= Questions =
- A) Using the text on log storage costs, answer each question below on its own line, marking your answers (i), (ii) and (iii).
(i) At what value does the cloud function's memory utilization peak?
(ii) How many Cloud Function invocations were included in the sample?
(iii) Which storage class is used for the Cloud Logging and GCS export sink estimates?
- B) For each statement below, say whether the text on log storage costs agrees with it. Answer yes or no, and quote the words of the text that settle it. Mark your answers (i), (ii) and (iii).
(i) The GCS export sink with no compression has a processing price of $0.00 per GB.
(ii) The cloud function runs for longer than 3 minutes.
(iii) The sample of processing compressed 61.7GB on a day.
- C) Set down the part of the text on log storage costs between "GCS Export sink" and "per GB thereafter.", inclusive, without changing anything.
Text segment: Begin
Cloud function runs under 3 minutes. Execution time graph Memory utilization peaks at 100MB. Memory utilization graph

How much does this cost?

Cloud Logging

Using Nearline storage class.

Unit Price Total for 1000GB for 10 years
Processing $0.50GB 500
Storage $0.01GB/month 1200
Total 1700

GCS Export sink with no compression

Using Nearline storage class.

Unit Price Total for 1000GB for 10 years
Processing $0.00GB 0
Storage $0.01GB/month 1200
Total 1200

Cloud Function

Calculating the cost of this method is less straight forward. I’ve taken a sample of processing performed to compress 61.7GB on a day. It included 548 Class A and Class B GCS invocations, 548 Cloud Function invocations, 5624GHz of CPU time and 5017GiB/seconds of Memory time. We can calculate at the per/GB metric to find out a 91GHZ/seconds and 81GiB/seconds values. This means that if you are not using Cloud Functions for anything else in your organization, a free tier (400,000 GB-seconds memory, 200,000 GHz-seconds of compute time) will be enough to compress 2.2TB of logs monthly at no cost, and it will cost only $0.001 per GB thereafter.
Text segment: End
Excerpted records: Begin
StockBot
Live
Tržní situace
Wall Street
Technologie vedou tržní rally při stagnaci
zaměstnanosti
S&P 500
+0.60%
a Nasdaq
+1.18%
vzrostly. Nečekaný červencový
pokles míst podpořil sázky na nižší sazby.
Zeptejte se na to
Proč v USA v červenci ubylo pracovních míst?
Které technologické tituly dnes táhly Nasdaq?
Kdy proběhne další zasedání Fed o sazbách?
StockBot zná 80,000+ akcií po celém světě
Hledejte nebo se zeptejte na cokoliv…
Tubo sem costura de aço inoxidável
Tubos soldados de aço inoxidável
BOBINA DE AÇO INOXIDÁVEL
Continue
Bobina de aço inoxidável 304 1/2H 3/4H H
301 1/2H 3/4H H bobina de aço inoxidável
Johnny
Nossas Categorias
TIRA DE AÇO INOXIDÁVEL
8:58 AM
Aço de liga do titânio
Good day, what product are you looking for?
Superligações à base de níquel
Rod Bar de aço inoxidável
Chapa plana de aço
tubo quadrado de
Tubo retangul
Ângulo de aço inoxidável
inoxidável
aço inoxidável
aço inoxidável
Excerpted records: End
Excerpted records: Begin
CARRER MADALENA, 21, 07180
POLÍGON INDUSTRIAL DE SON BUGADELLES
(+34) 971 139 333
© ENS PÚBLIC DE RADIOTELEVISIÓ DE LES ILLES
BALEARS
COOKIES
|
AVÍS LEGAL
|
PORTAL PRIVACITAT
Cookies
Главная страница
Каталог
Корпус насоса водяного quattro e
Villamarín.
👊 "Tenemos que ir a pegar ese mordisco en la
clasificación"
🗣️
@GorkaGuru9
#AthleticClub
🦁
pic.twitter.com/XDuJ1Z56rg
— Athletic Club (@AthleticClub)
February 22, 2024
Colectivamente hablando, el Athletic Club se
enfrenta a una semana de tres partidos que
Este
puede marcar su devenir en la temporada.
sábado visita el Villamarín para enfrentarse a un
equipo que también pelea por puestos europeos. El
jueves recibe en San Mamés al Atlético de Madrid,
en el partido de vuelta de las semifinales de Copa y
Excerpted records: End
= Results of the tasks =
- A)
(i) 100MB
(ii) 548
(iii) Nearline

- B)
(i) Yes: "Processing $0.00GB 0"
(ii) No: "Cloud function runs under 3 minutes."
(iii) Yes: "I’ve taken a sample of processing performed to compress 61.7GB on a day."

- C)
GCS Export sink with no compression

Using Nearline storage class.

Unit Price Total for 1000GB for 10 years
Processing $0.00GB 0
Storage $0.01GB/month 1200
Total 1200

Cloud Function

Calculating the cost of this method is less straight forward. I’ve taken a sample of processing performed to compress 61.7GB on a day. It included 548 Class A and Class B GCS invocations, 548 Cloud Function invocations, 5624GHz of CPU time and 5017GiB/seconds of Memory time. We can calculate at the per/GB metric to find out a 91GHZ/seconds and 81GiB/seconds values. This means that if you are not using Cloud Functions for anything else in your organization, a free tier (400,000 GB-seconds memory, 200,000 GHz-seconds of compute time) will be enough to compress 2.2TB of logs monthly at no cost, and it will cost only $0.001 per GB thereafter.